### DATASET RECORDS

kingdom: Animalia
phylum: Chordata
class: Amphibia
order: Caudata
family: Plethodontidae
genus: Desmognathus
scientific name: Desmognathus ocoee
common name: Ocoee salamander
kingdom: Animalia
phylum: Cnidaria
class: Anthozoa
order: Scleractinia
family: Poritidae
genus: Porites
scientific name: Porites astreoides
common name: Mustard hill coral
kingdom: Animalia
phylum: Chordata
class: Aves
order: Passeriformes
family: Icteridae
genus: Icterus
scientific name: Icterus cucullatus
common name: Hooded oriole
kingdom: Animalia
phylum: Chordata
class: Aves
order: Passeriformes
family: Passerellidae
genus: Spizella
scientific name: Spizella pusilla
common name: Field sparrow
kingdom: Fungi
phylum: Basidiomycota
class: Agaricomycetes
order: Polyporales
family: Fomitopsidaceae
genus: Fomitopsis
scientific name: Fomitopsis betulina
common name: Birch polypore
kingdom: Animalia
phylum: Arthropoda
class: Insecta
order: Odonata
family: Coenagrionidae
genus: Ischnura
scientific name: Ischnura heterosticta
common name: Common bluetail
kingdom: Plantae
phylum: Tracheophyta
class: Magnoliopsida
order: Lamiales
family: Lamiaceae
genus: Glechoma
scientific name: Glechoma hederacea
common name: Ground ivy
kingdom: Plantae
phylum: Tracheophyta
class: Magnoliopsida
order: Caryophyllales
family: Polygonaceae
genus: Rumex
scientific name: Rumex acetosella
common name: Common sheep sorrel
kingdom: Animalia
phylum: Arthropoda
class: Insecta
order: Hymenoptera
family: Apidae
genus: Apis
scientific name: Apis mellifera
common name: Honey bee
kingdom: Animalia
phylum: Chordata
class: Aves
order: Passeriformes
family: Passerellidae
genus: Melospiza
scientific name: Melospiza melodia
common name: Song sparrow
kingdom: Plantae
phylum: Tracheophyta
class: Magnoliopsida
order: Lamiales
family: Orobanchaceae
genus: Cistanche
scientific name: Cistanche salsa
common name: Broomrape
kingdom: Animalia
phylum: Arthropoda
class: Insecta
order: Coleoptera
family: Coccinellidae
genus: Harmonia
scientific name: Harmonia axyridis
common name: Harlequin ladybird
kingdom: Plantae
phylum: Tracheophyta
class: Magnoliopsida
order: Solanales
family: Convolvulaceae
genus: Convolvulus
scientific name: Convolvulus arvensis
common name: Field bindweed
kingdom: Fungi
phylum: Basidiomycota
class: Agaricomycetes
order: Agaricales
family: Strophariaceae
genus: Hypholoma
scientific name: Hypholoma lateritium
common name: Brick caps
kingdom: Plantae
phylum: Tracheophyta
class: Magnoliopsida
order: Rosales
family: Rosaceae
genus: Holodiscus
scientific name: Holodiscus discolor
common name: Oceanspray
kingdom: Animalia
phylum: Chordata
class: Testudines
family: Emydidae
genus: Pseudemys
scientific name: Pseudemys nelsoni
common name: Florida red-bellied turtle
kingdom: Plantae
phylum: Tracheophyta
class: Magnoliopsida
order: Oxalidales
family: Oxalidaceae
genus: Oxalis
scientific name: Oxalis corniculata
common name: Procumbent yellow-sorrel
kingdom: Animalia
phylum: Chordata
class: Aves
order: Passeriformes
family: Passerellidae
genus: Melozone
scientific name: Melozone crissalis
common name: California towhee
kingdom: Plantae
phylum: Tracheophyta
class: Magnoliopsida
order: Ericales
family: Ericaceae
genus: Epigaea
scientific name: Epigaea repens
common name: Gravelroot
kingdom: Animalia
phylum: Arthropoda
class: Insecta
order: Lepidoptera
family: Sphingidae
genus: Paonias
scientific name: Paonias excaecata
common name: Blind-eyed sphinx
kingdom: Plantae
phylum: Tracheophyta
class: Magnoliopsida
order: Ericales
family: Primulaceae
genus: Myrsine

######

**TASK DIRECTIONS:**
Copy out every line for each of the records above, from kingdom down to common name, keeping each line word for word and in the same order.

**THE REPLY:**
kingdom: Animalia
phylum: Chordata
class: Amphibia
order: Caudata
family: Plethodontidae
genus: Desmognathus
scientific name: Desmognathus ocoee
common name: Ocoee salamander
kingdom: Animalia
phylum: Cnidaria
class: Anthozoa
order: Scleractinia
family: Poritidae
genus: Porites
scientific name: Porites astreoides
common name: Mustard hill coral
kingdom: Animalia
phylum: Chordata
class: Aves
order: Passeriformes
family: Icteridae
genus: Icterus
scientific name: Icterus cucullatus
common name: Hooded oriole
kingdom: Animalia
phylum: Chordata
class: Aves
order: Passeriformes
family: Passerellidae
genus: Spizella
scientific name: Spizella pusilla
common name: Field sparrow
kingdom: Fungi
phylum: Basidiomycota
class: Agaricomycetes
order: Polyporales
family: Fomitopsidaceae
genus: Fomitopsis
scientific name: Fomitopsis betulina
common name: Birch polypore
kingdom: Animalia
phylum: Arthropoda
class: Insecta
order: Odonata
family: Coenagrionidae
genus: Ischnura
scientific name: Ischnura heterosticta
common name: Common bluetail
kingdom: Plantae
phylum: Tracheophyta
class: Magnoliopsida
order: Lamiales
family: Lamiaceae
genus: Glechoma
scientific name: Glechoma hederacea
common name: Ground ivy
kingdom: Plantae
phylum: Tracheophyta
class: Magnoliopsida
order: Caryophyllales
family: Polygonaceae
genus: Rumex
scientific name: Rumex acetosella
common name: Common sheep sorrel
kingdom: Animalia
phylum: Arthropoda
class: Insecta
order: Hymenoptera
family: Apidae
genus: Apis
scientific name: Apis mellifera
common name: Honey bee
kingdom: Animalia
phylum: Chordata
class: Aves
order: Passeriformes
family: Passerellidae
genus: Melospiza
scientific name: Melospiza melodia
common name: Song sparrow
kingdom: Plantae
phylum: Tracheophyta
class: Magnoliopsida
order: Lamiales
family: Orobanchaceae
genus: Cistanche
scientific name: Cistanche salsa
common name: Broomrape
kingdom: Animalia
phylum: Arthropoda
class: Insecta
order: Coleoptera
family: Coccinellidae
genus: Harmonia
scientific name: Harmonia axyridis
common name: Harlequin ladybird
kingdom: Plantae
phylum: Tracheophyta
class: Magnoliopsida
order: Solanales
family: Convolvulaceae
genus: Convolvulus
scientific name: Convolvulus arvensis
common name: Field bindweed
kingdom: Fungi
phylum: Basidiomycota
class: Agaricomycetes
order: Agaricales
family: Strophariaceae
genus: Hypholoma
scientific name: Hypholoma lateritium
common name: Brick caps
kingdom: Plantae
phylum: Tracheophyta
class: Magnoliopsida
order: Rosales
family: Rosaceae
genus: Holodiscus
scientific name: Holodiscus discolor
common name: Oceanspray
kingdom: Animalia
phylum: Chordata
class: Testudines
family: Emydidae
genus: Pseudemys
scientific name: Pseudemys nelsoni
common name: Florida red-bellied turtle
kingdom: Plantae
phylum: Tracheophyta
class: Magnoliopsida
order: Oxalidales
family: Oxalidaceae
genus: Oxalis
scientific name: Oxalis corniculata
common name: Procumbent yellow-sorrel
kingdom: Animalia
phylum: Chordata
class: Aves
order: Passeriformes
family: Passerellidae
genus: Melozone
scientific name: Melozone crissalis
common name: California towhee
kingdom: Plantae
phylum: Tracheophyta
class: Magnoliopsida
order: Ericales
family: Ericaceae
genus: Epigaea
scientific name: Epigaea repens
common name: Gravelroot
kingdom: Animalia
phylum: Arthropoda
class: Insecta
order: Lepidoptera
family: Sphingidae
genus: Paonias
scientific name: Paonias excaecata
common name: Blind-eyed sphinx
kingdom: Plantae
phylum: Tracheophyta
class: Magnoliopsida
order: Ericales
family: Primulaceae
genus: Myrsine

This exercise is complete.